“The healthy being craves an occasional wildness, a jolt from normality, a sharpening of the edge of appetite, his own little festival of Saturnalia, a brief excursion from his way of life.” – Robert Morrison MacIver
“The Saturnalia was the most popular holiday of the Roman year. Catullus (XIV) describes it as “the best of days,” and Seneca complains that the “whole mob has let itself go in pleasures” (Epistles, XVIII.3). Pliny the Younger writes that he retired to his room while the rest of the household celebrated (Epistles, II.17.24). It was an occasion for celebration, visits to friends, and the presentation of gifts, particularly wax candles (cerei), perhaps to signify the returning light after the solstice, and sigillaria. Martial wrote Xenia and Apophoreta for theSaturnalia. Both were published in December and intended to accompany the “guest gifts” which were given at that time of year. Aulus Gellius relates that he and his Roman compatriots would gather at the baths in Athens, where they were studying, and pose difficult questions to one another on the ancient poets, a crown of laurel being dedicated to Saturn if no-one could answer them (Attic Nights, XVIII.2).”

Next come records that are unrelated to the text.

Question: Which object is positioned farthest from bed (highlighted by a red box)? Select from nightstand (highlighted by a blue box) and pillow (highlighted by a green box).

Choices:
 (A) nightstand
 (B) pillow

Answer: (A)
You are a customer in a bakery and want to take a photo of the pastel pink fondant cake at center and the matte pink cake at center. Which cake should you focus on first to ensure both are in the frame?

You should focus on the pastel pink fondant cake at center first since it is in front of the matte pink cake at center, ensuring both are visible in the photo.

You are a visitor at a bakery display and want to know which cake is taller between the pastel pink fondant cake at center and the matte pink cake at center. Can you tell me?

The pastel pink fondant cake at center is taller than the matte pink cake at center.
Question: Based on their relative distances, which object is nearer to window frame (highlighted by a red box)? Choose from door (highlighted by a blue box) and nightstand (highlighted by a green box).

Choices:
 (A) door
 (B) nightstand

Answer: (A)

So get out your statue of Saturn, or if you don’t have one, I suppose a statue of Santa will have to do, place him on your best couch, and let the merriment begin!
“According to the Augustan historian Livy, following the sacrifice the Roman senate arranged a lectisternium, a ritual of Greek origin that typically involved placing the deity’s image on a sumptuous couch, as if he were present and actively participating in the festivities. A public banquet was held (convivium publicum), and afterward the shouting of io Saturnalia began, originally only on the single day.”
Those floppy red Santa hats? Also very appropriate for Saturnalia!
“One of the things I discovered in my research is that people wore a distinctive the floppy cap at Saturnalia known as a pileus or cap of liberty (see photo above, coin on the left). It was worn by ex-slaves to symbolise their freedom. The custom of slaves and masters swapping places made thepileus the customary headware during the Saturnalia festivities. The pileus presumably is where Santa’s cap comes from. The next time you see revellers wearing the red and white Christmas hat think about the ancient Romans and their slaves.”
As history professor, and Catholic priest, Gregory Elder points out: now is a time to loosen the bonds of our daily lives.
“In ordinary time, women and slaves were forbidden wine, but this rule was relaxed for the holiday. Likewise all restrictions on gambling were suspended, schools were closed, and people gave one another inexpensive presents, such as knives or dice. The toga, the mark of male citizens, was never worn, but colorful party clothes. The custom was also to wear a pointy skull cap, shaped like a small cone, rather like a pointy fez, called a “pileus.” Ordinarily, the pileus was worn only by freed slaves to commemorate their new liberations, but now everyone wore it, perhaps to represent that they were freed from the restrictions of ordinary life. In ordinary time, the statue of Saturn in the temple was tied with ropes, but on this festival, the ropes were undone, perhaps to represent a general loosening of old restrictions. A general tone of revelry prevailed in the Roman community.”
So lets start off this Winter holiday season by being a bit more charitable, a bit more fun, and a bit more open to reversing the norms of our daily lives. Io Saturnalia!